Neither the club nor the company has confirmed the deal. L’Équipe reports that talks began after PSG’s first Champions League title, at the end of the 2024/25 season, when club President Nasser Al-Khelaïfi asked his team to renegotiate six years before the existing contract’s expiry. Nike has supplied PSG’s kit since 1989.

Should the reported terms hold, PSG would sit just behind Barcelona in the list of football teams with the best-paid kits. Barcelona’s own Nike contract, agreed in November 2024 and undisclosed by either party, is reported to be worth about €127 million a year through 2038 – up from about €100 million previously. Nike’s two largest football sponsorships have risen in value within two years of each other.

Why Jordan?

Under this new deal PSG would likely remain the sole football club carrying a Jordan Brand tie-in for several more seasons. The arrangement has no contract of its own, residing instead within the master Nike deal and renewing whenever that deal does. In other words, Jordan’s exclusivity has never been a standalone bet that the brand keeps choosing to renew. It moves in tandem with PSG’s kit deal.

The partnership began in 2018 as Jordan Brand’s first football tie-up, and was structured to prevent any other club anywhere from wearing the Jumpman logo. Jordan’s own Vice President of Design has said the arrangement was inspired in part by a visual coincidence: the silhouette of the Jumpman logo and the Eiffel Tower emblem inside PSG’s crest are, in his words, “nearly identical,” and the pairing has been designed into products as recently as this past season.

According to some reports, the exclusivity came close to ending in January 2024, over a “dwindling” of sales that followed upon two things: the exits of Neymar and Lionel Messi and PSG’s lackluster performance in the Champions League. According to other reports, the collaboration was to continue, and PSG did improve on the field the following season.

Jordan Brand’s latest full-year revenue fell 3 percent to $7.034 billion, while PSG remains the only club in world football to wear the Jumpman. Together these things suggest that Nike is not trimming the one property tied to a line it has just admitted is underperforming but is instead choosing to pay more for it.

A shrinking Jordan Streetwear business still needs its flagship distribution channel, and PSG, win or lose commercially, is the only club-level channel Jordan has. Cutting the exclusive now would strip the weakest part of Nike’s portfolio of its single most visible showcase when the company can ill afford to lose it.

A barbell, not a blowout

As we’ve reported, Nike’s full fiscal 2026 revenue was flat, and net income fell 3 percent to $3.1 billion, with the stock trading near an 11-year low when the company’s results were released. Hill has said the turnaround will not show up in earnest before fiscal 2027. Yet Nike seems to be reversing course on its elite football deals.

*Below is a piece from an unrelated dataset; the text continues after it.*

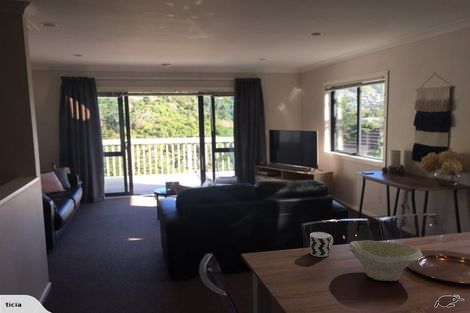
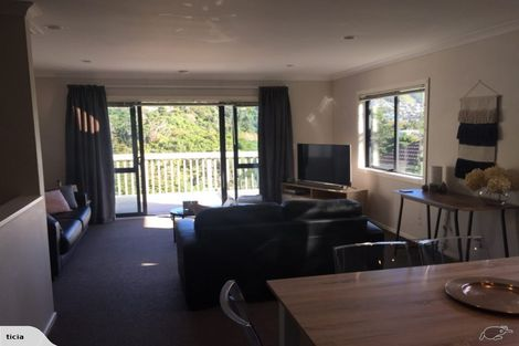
- cup [309,231,334,258]
- bowl [347,239,424,282]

It is set to take over Germany’s national team from Adidas in 2027, ending a partnership that had run more than seven decades, and it retained France’s federation for 2026 through 2034 on terms reported to be well above the roughly €50.5 million of the prior cycle. Both achievements came alongside the reported PSG and Barcelona increases.

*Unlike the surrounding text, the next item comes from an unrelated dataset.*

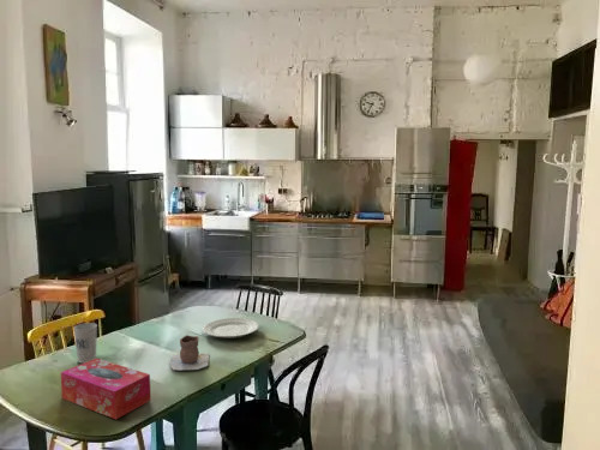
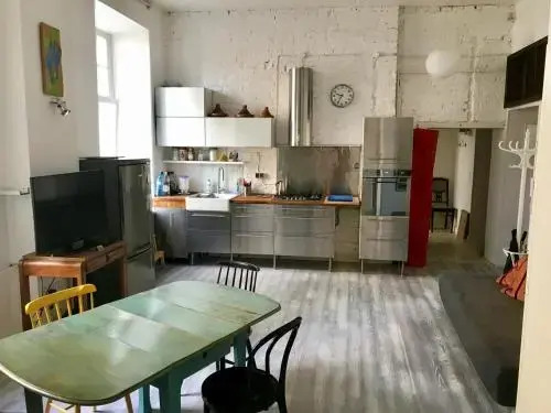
- chinaware [202,317,260,340]
- cup [72,322,98,364]
- vase [169,334,210,371]
- tissue box [60,356,151,420]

Nike will at the same time be losing several mid-market national federations once the World Cup ends: Turkey (after 23 years), Croatia (after 26), Poland and the Czech Republic are due to move to Adidas. Trade coverage has framed the pattern as a reversal of Nike’s 2019-23 retreat from football, during which the company lost Portugal, Galatasaray and RB Leipzig to Puma, along with the CONMEBOL and Premier League ball contracts. Nike appears to be concentrating at the top end of the sport rather than covering the pro spectrum.

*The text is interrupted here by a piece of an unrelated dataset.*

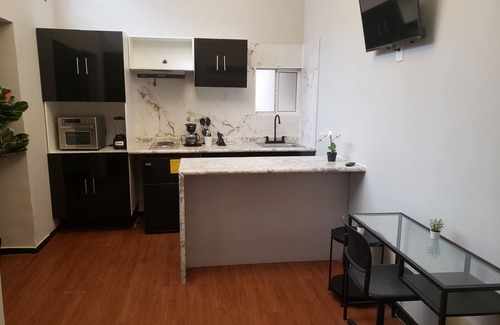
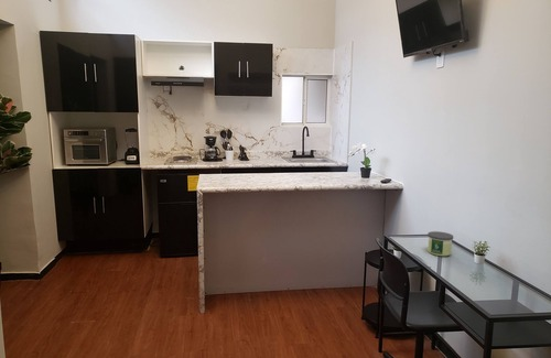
+ candle [426,230,454,257]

If the PSG figures are accurate, Nike would not be spending indiscriminately during a downturn. It would be narrowing its football bets to a handful of the biggest names in the sport, while letting the middle tier go to its rivals.

What to watch

Nothing here is official. Neither PSG nor Nike nor Barcelona has disclosed contract values, and L’Équipe’s report on PSG rests on the word of anonymous sources. We’ll be watching for official confirmation from either party, an eventual revision of the Barcelona figures at Nike’s next earnings call, or similar rises in Nike’s next tier of clubs (e.g., Manchester United) once their own deals come up for renewal.